A lamp with an unmistakable style and a veritable Kartell best seller; Ferrucio Laviani’s Bourgie admirably combines classicism, richness and tradition with innovation and irony. With a Baroque style, a wide shade with plissé effect that sets up a myriad play of reflections when lit and an attachment that allows it to be raised or lowered by the user, this is a lamp that is all about transformation. It is a decorative desk lamp and simple living room lighting, a sculpture but also a reading lamp that lends itself to many uses and as such is itself a strong communicator. It is no surprise that with the coming of its tenth anniversary of being in production, the team at Kartell decided to do something special for Bourgie.
This birthday celebration to pay tribute to twenty years of collaboration with Laviani and ten years of Bourgie, whilst also sparking the creative minds of the brilliant designers at Kartell, called for the team to reinterpret the lamp in a new and fun way. The result is a collection of 14 versions that are currently part of a travelling exhibition. The lamp has in the short time from 2004 to the present become somewhat of a veritable design icon, a transversal and eclectic lamp that shines in any context from the contemporary to the classic.

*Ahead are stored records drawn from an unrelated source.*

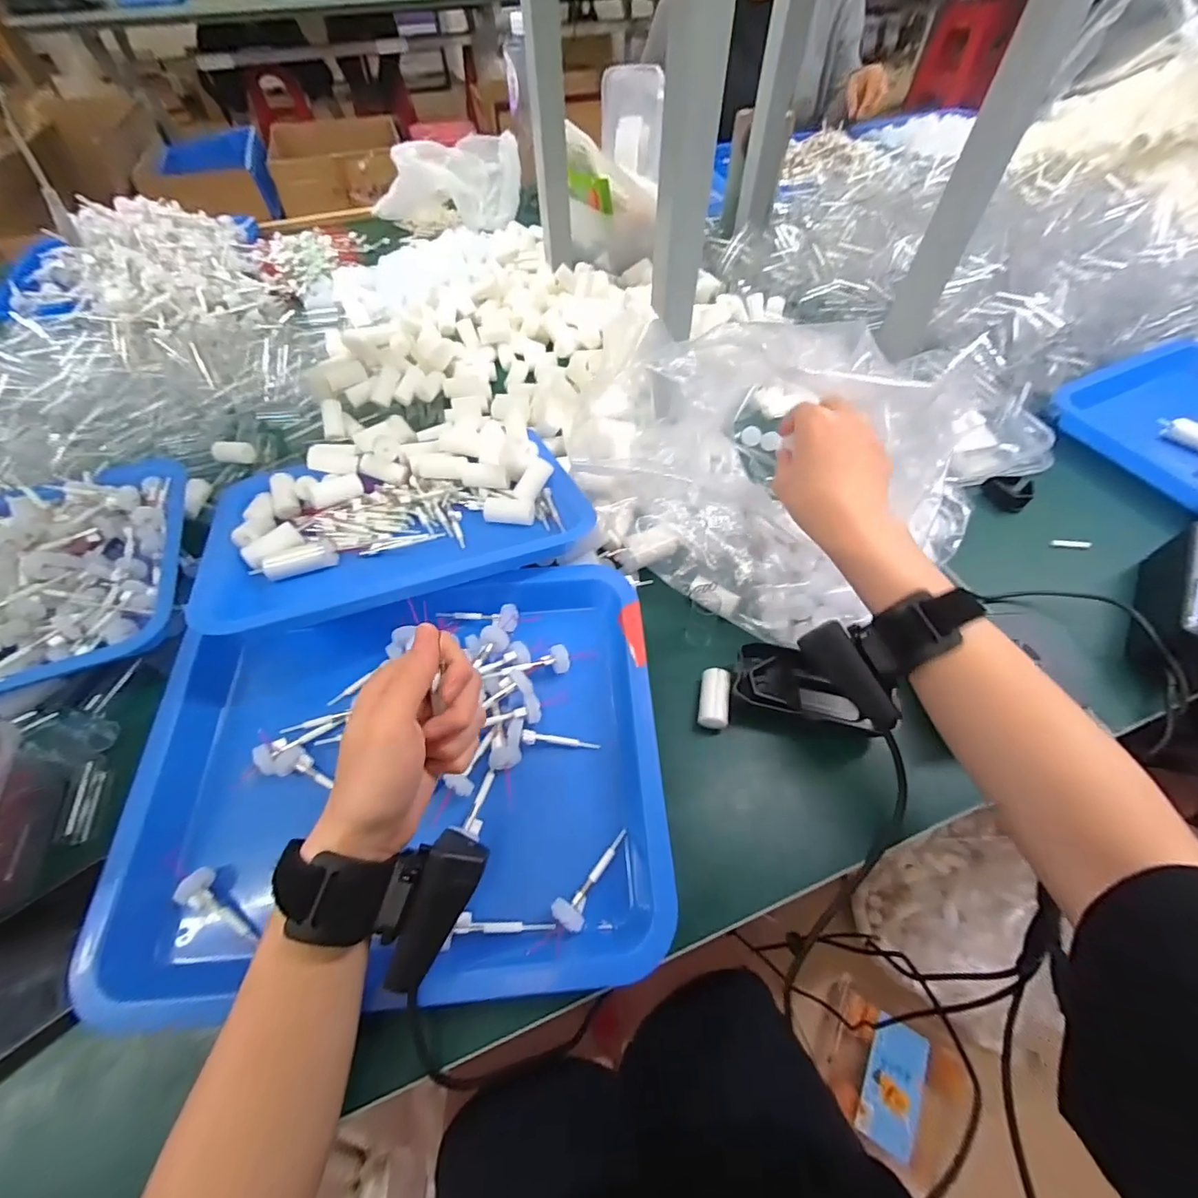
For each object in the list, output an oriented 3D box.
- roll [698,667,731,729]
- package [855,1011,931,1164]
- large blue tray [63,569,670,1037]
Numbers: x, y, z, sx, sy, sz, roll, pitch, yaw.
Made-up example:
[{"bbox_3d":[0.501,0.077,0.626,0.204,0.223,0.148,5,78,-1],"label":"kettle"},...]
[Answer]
[{"bbox_3d":[0.085,0.076,0.379,0.022,0.025,0.044,9,57,7],"label":"roll"},{"bbox_3d":[0.446,0.733,0.765,0.072,0.013,0.154,14,52,35],"label":"package"},{"bbox_3d":[-0.125,0.114,0.353,0.327,0.066,0.267,-6,57,-3],"label":"large blue tray"}]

As such, it was the perfect product to play with for designers Patricia Urquiola, Piero Lissoni, Front, Mario Bellini, Alberto Meda, Lenny Kravitz, Philippe Starck, Eugeni Quitllet, Christophe Pillet, Nendo, Tokujiin Yoshioka, Patrick Jouin, Ludovica+Roberto Palomba and Rodolfo Dordoni. Together they pushed the boundaries of design and suggested alternative interpretations and executions.
Starck chose an ironic interpretation, decorating the lamp with costume jewellery and stereotypically French symbols such as The Eiffel Tower, while Pillet dressed it in an elegant all black dress of matte felt. Front suggested a sort of genetic mutation, heating up its front to reshape, creating a lamp that leans over your shoulder to give you light whilst you read.
Urquiola disassembled Bourgie’s base and suspended its parts as a chandelier, deconstructing the lamp to reform it as a pendant light. Meanwhile, Bellini fashioned two into a standard lamp complete with coat hooks and umbrella stands. Nendo had a subversive take on the original, turning it upside down and rotating the silhouette, so that their two lamps together form a space that is the upside down Bourgie lamp. They also inverted the name, christening their sculptural piece ‘Eigruob’.
Quitlett gave a gift of the traditional lamp base with a birthday cake on top, ten candles for the ten years of production. Clearly it can be seen that each designer has reimagined the lamp and given it character, creating a new personality whilst retaining its original and distinctive charm. Perhaps what best sums up this celebration of design is the message on Jouin’s lamp, which reads ‘The Future is a Present from the Past’. Laviani himself views the project as ‘a manifesto whose key message is that ideas, culture and the differences of others can render the work of an individual more interesting and contemporary.’
Happy Birthday Bourgie – don’t forget to make a wish!